- Theatrical release poster
- Directed by: Kathir Raven S
- Written by: Kausalya Nawaratnam
- Produced by: S. Hari Uthraa
- Starring: Kathir Raven S; Chandhine Kaur; Maya Glammy; Nanthakumar NKR;
- Cinematography: Yehganesh Nair
- Music by: Hari Maaran
- Production companies: Uthraa Productions More Four Production
- Release date: 14 February 2025;
- Country: India
- Language: Tamil

= Kanneera =

2025 Indian family drama film

Kanneera is a 2025 Indian Tamil-language romantic, family drama film directed by Kathir Raven S. The film stars Kathir Raven S and Chandhine Kaur in the lead roles, alongside Maya Glammy and Nanthakumar NKR. The film was produced by S. Hari Uthraa under the banner of Uthraa Productions and More Four Production.

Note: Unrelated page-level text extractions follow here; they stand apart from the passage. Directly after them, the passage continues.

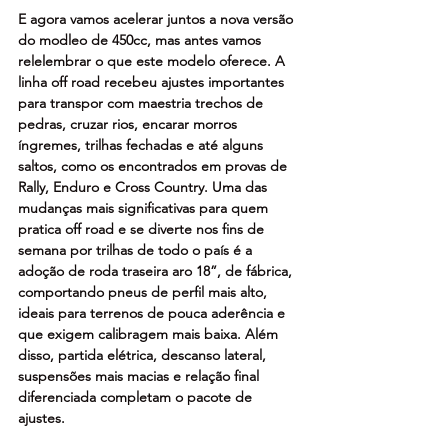
E agora vamos acelerar juntos a nova versão 
do modleo de 450cc, mas antes vamos 
relelembrar o que este modelo oferece. A 
linha off road recebeu ajustes importantes 
para transpor com maestria trechos de 
pedras, cruzar rios, encarar morros 
íngremes, trilhas fechadas e até alguns 
saltos, como os encontrados em provas de 
Rally, Enduro e Cross Country. Uma das 
mudanças mais significativas para quem 
pratica off road e se diverte nos fins de 
semana por trilhas de todo o país é a 
adoção de roda traseira aro 18”, de fábrica, 
comportando pneus de perfil mais alto, 
ideais para terrenos de pouca aderência e 
que exigem calibragem mais baixa. Além 
disso, partida elétrica, descanso lateral, 
suspensões mais macias e relação final 
diferenciada completam o pacote de 
ajustes.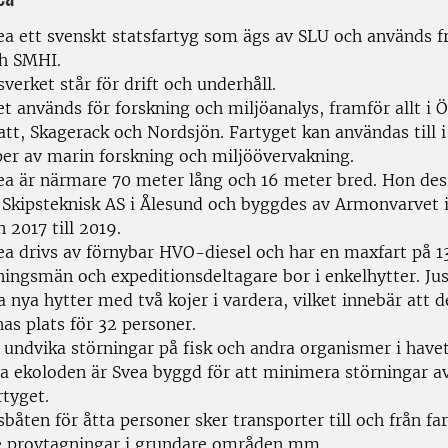
ea ett svenskt statsfartyg som ägs av SLU och används f
h SMHI.
sverket står för drift och underhåll.
t används för forskning och miljöanalys, framför allt i Ö
tt, Skagerack och Nordsjön. Fartyget kan användas till i 
yper av marin forskning och miljöövervakning.
ea är närmare 70 meter lång och 16 meter bred. Hon des
 Skipsteknisk AS i Ålesund och byggdes av Armonvarvet i
 2017 till 2019.
ea drivs av förnybar HVO-diesel och har en maxfart på 1
ningsmän och expeditionsdeltagare bor i enkelhytter. Ju
a nya hytter med två kojer i vardera, vilket innebär att
nas plats för 32 personer.
t undvika störningar på fisk och andra organismer i have
ga ekoloden är Svea byggd för att minimera störningar av
rtyget.
sbåten för åtta personer sker transporter till och från fa
e provtagningar i grundare områden mm.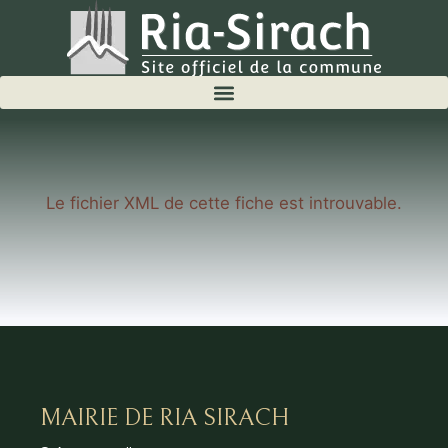
Le fichier XML de cette fiche est introuvable.
MAIRIE DE RIA SIRACH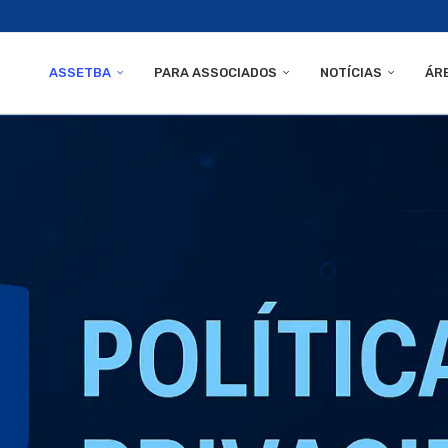
ASSETBA
PARA ASSOCIADOS
NOTÍCIAS
ÁR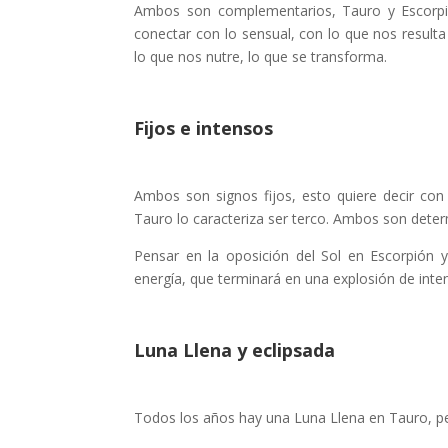
Ambos son complementarios, Tauro y Escorpió
conectar con lo sensual, con lo que nos resulta 
lo que nos nutre, lo que se transforma.
Fijos e intensos
Ambos son signos fijos, esto quiere decir con 
Tauro lo caracteriza ser terco. Ambos son deter
Pensar en la oposición del Sol en Escorpión
energía, que terminará en una explosión de inte
Luna Llena y eclipsada
Todos los años hay una Luna Llena en Tauro, pe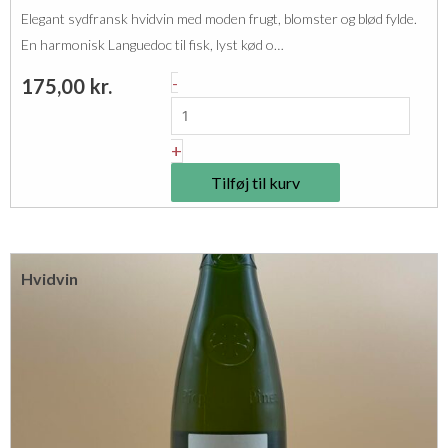
n
a
Elegant sydfransk hvidvin med moden frugt, blomster og blød fylde.
v
n
En harmonisk Languedoc til fisk, lyst kød o…
i
t
A
-
175,00
kr.
v
a
b
o
l
b
+
X
a
S
Tilføj til kurv
y
a
e
u
d
v
Hvidvin
e
i
V
g
a
n
l
o
m
n
a
B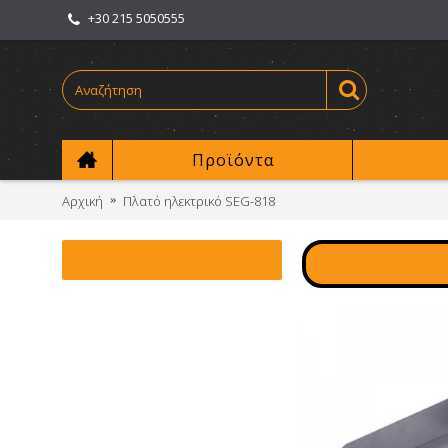
+30 215 5050555
Προϊόντα
Αρχική
Πλατό ηλεκτρικό SEG-818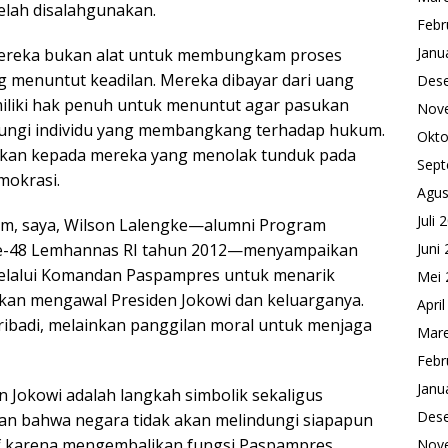
elah disalahgunakan.
Febr
Janu
Mereka bukan alat untuk membungkam proses
 menuntut keadilan. Mereka dibayar dari uang
Des
emiliki hak penuh untuk menuntut agar pasukan
Nov
dungi individu yang membangkang terhadap hukum.
Okto
rikan kepada mereka yang menolak tunduk pada
Sept
mokrasi.
Agus
Juli 
um, saya, Wilson Lalengke—alumni Program
 ke-48 Lemhannas RI tahun 2012—menyampaikan
Juni
elalui Komandan Paspampres untuk menarik
Mei 
kan mengawal Presiden Jokowi dan keluarganya.
Apri
ribadi, melainkan panggilan moral untuk menjaga
Mare
Febr
Janu
 Jokowi adalah langkah simbolik sekaligus
Des
kan bahwa negara tidak akan melindungi siapapun
f karena mengembalikan fungsi Paspampres
Nov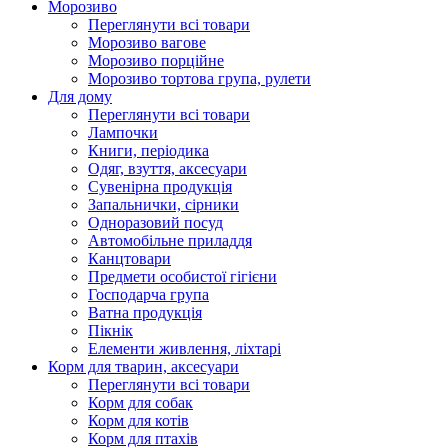
Морозиво
Переглянути всі товари
Морозиво вагове
Морозиво порційне
Морозиво тортова група, рулети
Для дому
Переглянути всі товари
Лампочки
Книги, періодика
Одяг, взуття, аксесуари
Сувенірна продукція
Запальнички, сірники
Одноразовий посуд
Автомобільне приладдя
Канцтовари
Предмети особистої гігієни
Господарча група
Ватна продукція
Пікнік
Елементи живлення, ліхтарі
Корм для тварин, аксесуари
Переглянути всі товари
Корм для собак
Корм для котів
Корм для птахів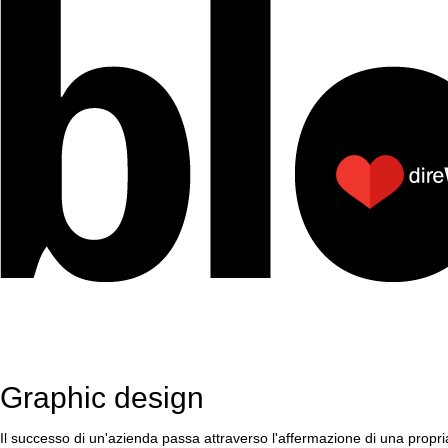
Graphic design
Il successo di un'azienda passa attraverso l'affermazione di una propria i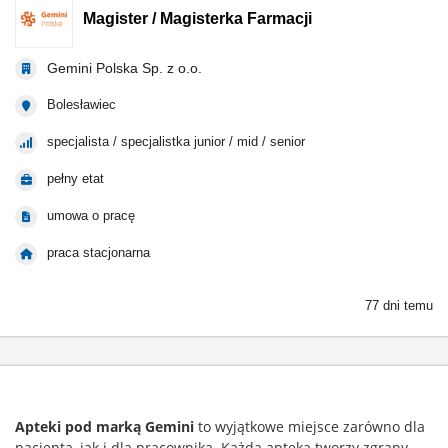
Magister / Magisterka Farmacji
Gemini Polska Sp. z o.o.
Bolesławiec
specjalista / specjalistka junior / mid / senior
pełny etat
umowa o pracę
praca stacjonarna
77 dni temu
Apteki pod marką Gemini
to wyjątkowe miejsce zarówno dla
pacjenta, jak i dla pracownika. Każda apteka tworzy zgrany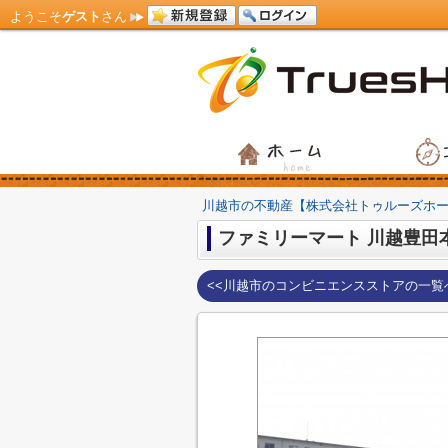
ようこそ
ゲスト
さん
川越市の不動産【株式会社トゥルーズホ
ファミリーマート 川越豊田
<<川越市のコンビニエンスストアの一覧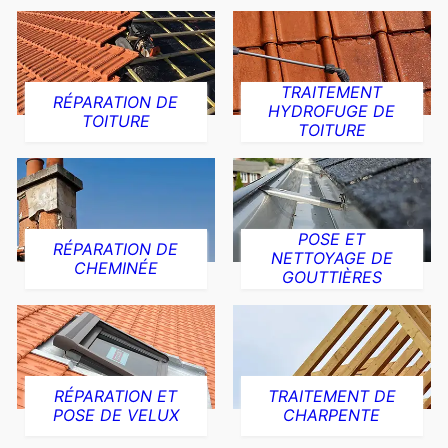
TRAITEMENT
RÉPARATION DE
HYDROFUGE DE
TOITURE
TOITURE
POSE ET
RÉPARATION DE
NETTOYAGE DE
CHEMINÉE
GOUTTIÈRES
RÉPARATION ET
TRAITEMENT DE
POSE DE VELUX
CHARPENTE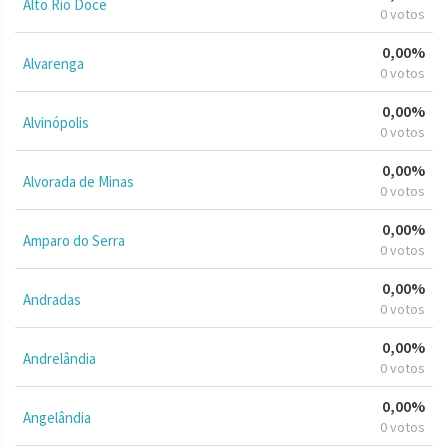
Alto Rio Doce
0 votos
0,00%
Alvarenga
0 votos
0,00%
Alvinópolis
0 votos
0,00%
Alvorada de Minas
0 votos
0,00%
Amparo do Serra
0 votos
0,00%
Andradas
0 votos
0,00%
Andrelândia
0 votos
0,00%
Angelândia
0 votos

Kanneera was released in theatres on 14 February 2025.

== Cast ==
- Kathir Raven S
- Chandhine Kaur
- Maya Glammy
- Nanthakumar NKR

== Production ==
The film is directed by Kathir Raven S and written by Kausalya Nawaratnam. Yehganesh Nair is the cinematographer, and Hari Maaran is the music composer.

== Reception ==
A Dina Thanthi critic stated that "Director Kathiraven captures attention by presenting the conflicting love problems of the two couples in an interesting way with twists and turns". Anupama Subramanian of Deccan Chronicle rated it two out of five.